While we all can talk about the Godzilla of today, the original version from Japan had an important meaning. Finally seeing it for the first time, Ishiro Honda created a cautionary tale about the pain of nuclear weapons; the country wasn’t even a full decade passed the war and Hiroshima and Nagasaki. Technically, it was one of the first films where a miniature set was filmed being crashed by a man in a suit, itself an incredible marvel because it weighed more than 200 pounds after sticks, wire, and heavy coats of latex and molten rubber were made to make the suit. As for the film itself, instead of romanticizing it as Hollywood is doing to it now, the original Japanese version, it is one that does not simply breathe fire and stomp on villages without providing good entertainment and the message of stopping all use of damaging weapons. There was also its sequel, but with a bit of a Hollywood bend (co-starring Raymond Burr) that did not have the same social impact, but heightened its pop culture status.

Touki Bouki (1973)

Courtesy of Martin Scorsese’s World Cinema Project, this hidden gem from Senegal was influenced by the French New Wave. Writer/director Djibril Diop Mambéty made a truly Senegalese film (spoken in Wolof along with French) with homegrown actors going cross-country across the land in their new sense of freedom following independence. A young couple, tired of living in their desolate land, decide to raise money and move to France by taking a motorcycle dressed with a cow’s skull on top. Their encounters exhibit the free-spirit of the times being a new country matched by its create editing and shots, and open color of the scenery. Mambéty, who only made a few films before dying at age 53, was never classically trained and wrote the script or got the actors to improvise as shooting went on.

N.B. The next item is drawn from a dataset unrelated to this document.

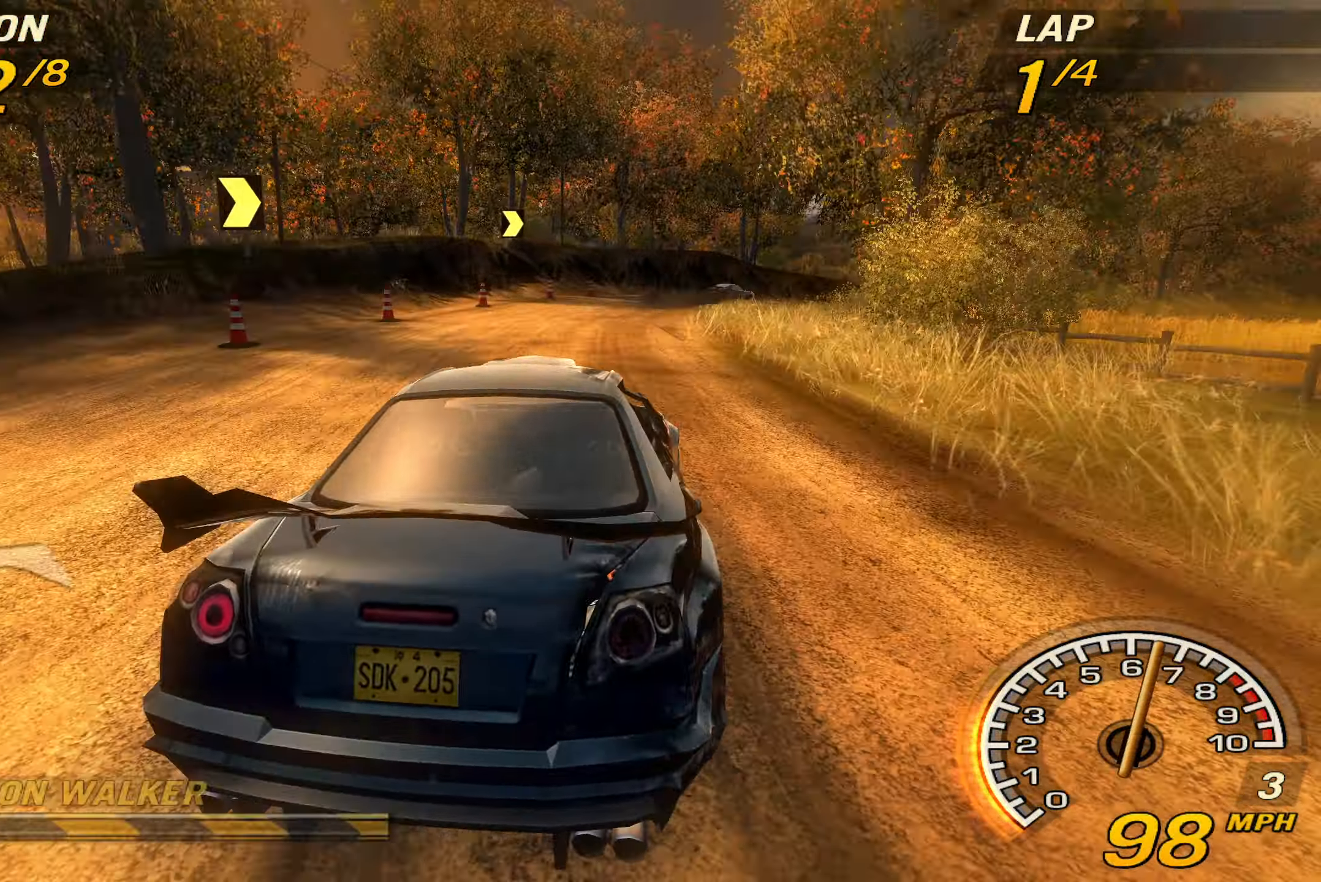
{"buttons": ["R2"], "left_stick": "right", "events": [[100, "L2", "up"], [167, "SQUARE", "down"], [300, "SQUARE", "up"], [467, "R2", "down"]]}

Performance (1970) / The Man Who Fell To Earth (1976)

Films of the late Nicholas Roeg were put up and I finally had the chance to see his two movies featuring rock stars as the leads. Roeg co-directed Performance with Donald Cammell staring Mick Jagger playing a reclusive rock star as a gangster hides out in his home after being sought for an unordered hit. A mix of menage-a-trois and psychedelic feelings fill the house and its occupants, blurring identities to where the climax gives us an interesting question: who is who anymore? Following the success of Walkabout and Don’t Look Now, Roeg turned to sci-fi featuring David Bowie as a human android named Thomas who comes to Earth to collect and send water back to his planet. However, he lands in New Mexico and falls for a woman who introduces him to sex and alcohol, entrapping him in the Earth lifestyle. It is so surreal that matches the imagery of Performance and Don’t Look Now where we physically see the transition from one being to another, the de-alienizing of Thomas who then turns into a state of disrepair in his new, alcohol-soaked state.

Hamlet had five acts and I will produce five acts of my Criterion Channel’s coverage…or maybe even nine episodes like Star Wars. The list is never-ending.